[Start of Attachment]

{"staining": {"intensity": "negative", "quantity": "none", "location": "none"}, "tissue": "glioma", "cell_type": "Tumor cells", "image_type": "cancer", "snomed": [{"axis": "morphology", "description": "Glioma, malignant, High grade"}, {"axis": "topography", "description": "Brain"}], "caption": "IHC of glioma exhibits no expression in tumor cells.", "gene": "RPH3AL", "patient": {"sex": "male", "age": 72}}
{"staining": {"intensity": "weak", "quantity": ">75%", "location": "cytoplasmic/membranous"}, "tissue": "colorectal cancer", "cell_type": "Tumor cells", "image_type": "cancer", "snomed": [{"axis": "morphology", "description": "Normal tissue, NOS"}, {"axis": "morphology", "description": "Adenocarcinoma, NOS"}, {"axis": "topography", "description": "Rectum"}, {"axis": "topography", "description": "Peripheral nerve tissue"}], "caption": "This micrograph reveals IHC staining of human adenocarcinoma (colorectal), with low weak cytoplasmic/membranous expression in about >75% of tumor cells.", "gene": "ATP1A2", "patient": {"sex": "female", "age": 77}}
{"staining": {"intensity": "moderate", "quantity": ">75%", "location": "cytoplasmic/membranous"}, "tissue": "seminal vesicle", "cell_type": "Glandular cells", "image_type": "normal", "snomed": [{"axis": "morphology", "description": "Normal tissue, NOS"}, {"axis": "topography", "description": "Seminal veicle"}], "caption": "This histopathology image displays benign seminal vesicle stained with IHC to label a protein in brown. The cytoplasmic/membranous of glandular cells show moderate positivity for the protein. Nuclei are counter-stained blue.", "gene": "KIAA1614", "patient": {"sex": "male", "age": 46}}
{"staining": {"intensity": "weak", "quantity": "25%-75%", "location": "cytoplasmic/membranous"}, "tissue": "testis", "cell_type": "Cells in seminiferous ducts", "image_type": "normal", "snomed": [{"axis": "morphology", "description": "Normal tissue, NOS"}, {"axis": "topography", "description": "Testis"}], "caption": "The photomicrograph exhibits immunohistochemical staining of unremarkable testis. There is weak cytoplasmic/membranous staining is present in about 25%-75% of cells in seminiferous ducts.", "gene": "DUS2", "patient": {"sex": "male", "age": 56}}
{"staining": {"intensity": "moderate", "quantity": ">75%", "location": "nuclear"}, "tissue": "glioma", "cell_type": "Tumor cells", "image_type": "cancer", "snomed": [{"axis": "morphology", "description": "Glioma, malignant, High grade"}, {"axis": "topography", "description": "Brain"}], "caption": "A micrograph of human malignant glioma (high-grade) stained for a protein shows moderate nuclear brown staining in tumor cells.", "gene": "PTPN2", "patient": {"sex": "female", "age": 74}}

[End of Attachment]

Task statement: An identical copy of the preceding records should be returned.

Problem solution:
{"staining": {"intensity": "negative", "quantity": "none", "location": "none"}, "tissue": "glioma", "cell_type": "Tumor cells", "image_type": "cancer", "snomed": [{"axis": "morphology", "description": "Glioma, malignant, High grade"}, {"axis": "topography", "description": "Brain"}], "caption": "IHC of glioma exhibits no expression in tumor cells.", "gene": "RPH3AL", "patient": {"sex": "male", "age": 72}}
{"staining": {"intensity": "weak", "quantity": ">75%", "location": "cytoplasmic/membranous"}, "tissue": "colorectal cancer", "cell_type": "Tumor cells", "image_type": "cancer", "snomed": [{"axis": "morphology", "description": "Normal tissue, NOS"}, {"axis": "morphology", "description": "Adenocarcinoma, NOS"}, {"axis": "topography", "description": "Rectum"}, {"axis": "topography", "description": "Peripheral nerve tissue"}], "caption": "This micrograph reveals IHC staining of human adenocarcinoma (colorectal), with low weak cytoplasmic/membranous expression in about >75% of tumor cells.", "gene": "ATP1A2", "patient": {"sex": "female", "age": 77}}
{"staining": {"intensity": "moderate", "quantity": ">75%", "location": "cytoplasmic/membranous"}, "tissue": "seminal vesicle", "cell_type": "Glandular cells", "image_type": "normal", "snomed": [{"axis": "morphology", "description": "Normal tissue, NOS"}, {"axis": "topography", "description": "Seminal veicle"}], "caption": "This histopathology image displays benign seminal vesicle stained with IHC to label a protein in brown. The cytoplasmic/membranous of glandular cells show moderate positivity for the protein. Nuclei are counter-stained blue.", "gene": "KIAA1614", "patient": {"sex": "male", "age": 46}}
{"staining": {"intensity": "weak", "quantity": "25%-75%", "location": "cytoplasmic/membranous"}, "tissue": "testis", "cell_type": "Cells in seminiferous ducts", "image_type": "normal", "snomed": [{"axis": "morphology", "description": "Normal tissue, NOS"}, {"axis": "topography", "description": "Testis"}], "caption": "The photomicrograph exhibits immunohistochemical staining of unremarkable testis. There is weak cytoplasmic/membranous staining is present in about 25%-75% of cells in seminiferous ducts.", "gene": "DUS2", "patient": {"sex": "male", "age": 56}}
{"staining": {"intensity": "moderate", "quantity": ">75%", "location": "nuclear"}, "tissue": "glioma", "cell_type": "Tumor cells", "image_type": "cancer", "snomed": [{"axis": "morphology", "description": "Glioma, malignant, High grade"}, {"axis": "topography", "description": "Brain"}], "caption": "A micrograph of human malignant glioma (high-grade) stained for a protein shows moderate nuclear brown staining in tumor cells.", "gene": "PTPN2", "patient": {"sex": "female", "age": 74}}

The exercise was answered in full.